I have an opening that I want to put double french doors into. The opening is 1125mm wide.  So I need 2 X 560mm doors.  Is 560mm a standard size or is this going to be a custom made job?  I've checked all the door sites I could find on the net but many don't list this size.  I know 520 is a standard size but I don't want to add extra material if I can avoid it.  
Thanks!

----------


## duckman

> I have an opening that I want to put double french doors into. The opening is 1125mm wide.  So I need 2 X 560mm doors.  Is 560mm a standard size or is this going to be a custom made job?  I've checked all the door sites I could find on the net but many don't list this size.  I know 520 is a standard size but I don't want to add extra material if I can avoid it.  
> Thanks!

  You're out of luck, Steve. The standard door widths are, 
420
520
620
720
770
820
870 
Wider doors are available but generally speaking, not kept in stock.

----------


## sol381

Just buy a couple of 570 doors and cut 10mm of each.
stef

----------


## Fordy

Don't forget to allow for rebating of the doors

----------


## Driver

Steve 
Most of the door suppliers will cut standard size doors to your specified opening. I don't know which suppliers are available in Geraldton but I've just bought some french doors from the One Stop Door Shop in Balcatta and they were very helpful.  
I had a non-standard size opening. No problem, they supplied a door that was cut down to fit.

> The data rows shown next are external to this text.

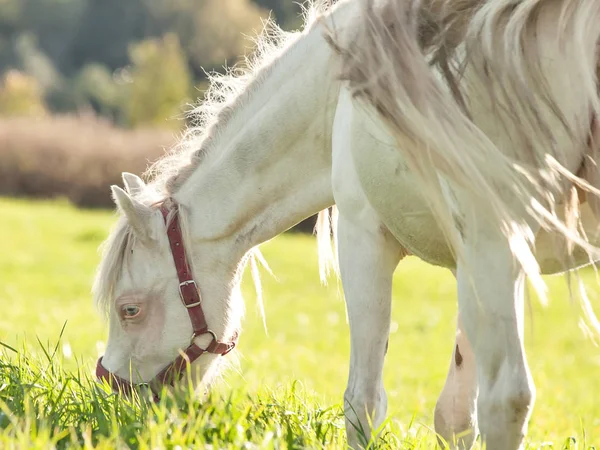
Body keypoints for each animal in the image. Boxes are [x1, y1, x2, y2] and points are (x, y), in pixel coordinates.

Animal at [92, 1, 600, 448]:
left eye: (129, 309)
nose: (115, 396)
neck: (337, 97)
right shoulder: (470, 264)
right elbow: (455, 416)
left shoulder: (368, 238)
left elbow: (364, 402)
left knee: (507, 399)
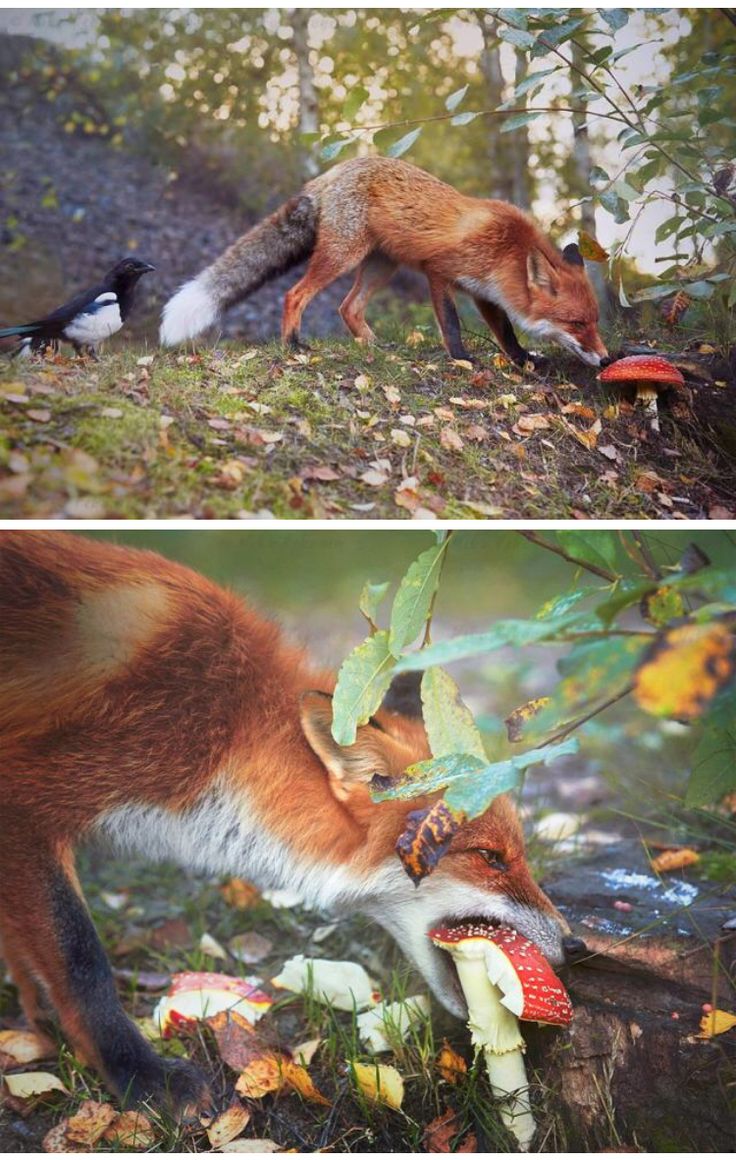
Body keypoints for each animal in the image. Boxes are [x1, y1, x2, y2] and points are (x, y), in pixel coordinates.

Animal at [0, 531, 573, 1113]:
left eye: (516, 854)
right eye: (489, 857)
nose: (577, 947)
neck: (225, 729)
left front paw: (42, 1020)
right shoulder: (25, 800)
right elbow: (80, 960)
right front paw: (139, 1074)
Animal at [160, 155, 608, 366]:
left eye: (594, 321)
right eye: (576, 323)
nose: (606, 358)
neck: (505, 248)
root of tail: (331, 173)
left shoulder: (484, 291)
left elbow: (506, 333)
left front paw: (523, 360)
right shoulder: (439, 271)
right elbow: (451, 323)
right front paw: (462, 358)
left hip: (381, 266)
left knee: (348, 307)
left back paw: (375, 345)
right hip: (343, 256)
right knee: (295, 294)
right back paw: (293, 343)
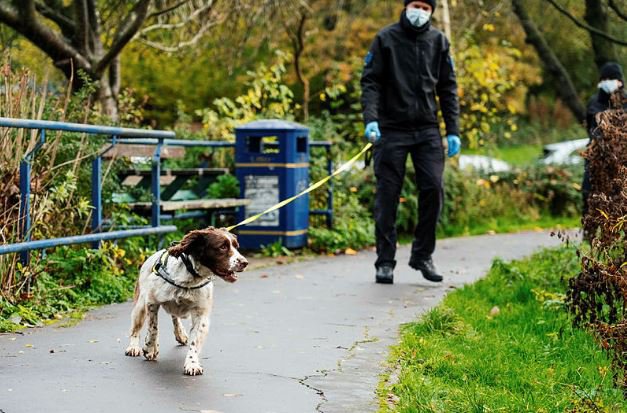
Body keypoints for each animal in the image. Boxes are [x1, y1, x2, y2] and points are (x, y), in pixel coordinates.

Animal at [125, 227, 248, 374]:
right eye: (222, 247)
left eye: (236, 246)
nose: (244, 263)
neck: (190, 278)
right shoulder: (152, 302)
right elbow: (153, 328)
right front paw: (150, 348)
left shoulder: (201, 314)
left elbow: (195, 341)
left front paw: (192, 364)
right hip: (140, 305)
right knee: (136, 328)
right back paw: (133, 347)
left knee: (175, 317)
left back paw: (180, 334)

It still needed a bit of tuning before I could hang it but that is quite normal and nothing that a well-tuned and sharpened plane couldn't handle. 
Fordy is right about the rebates. You'll need to specify which way the doors open and which one (right or left - swinging away) is the latch door. 
Col

----------


## Sprog

Have you allowed for door frames?

----------


## Steve_M

The 1125 is allowing for a 30mm thick door frame. Thanks for the hints.

----------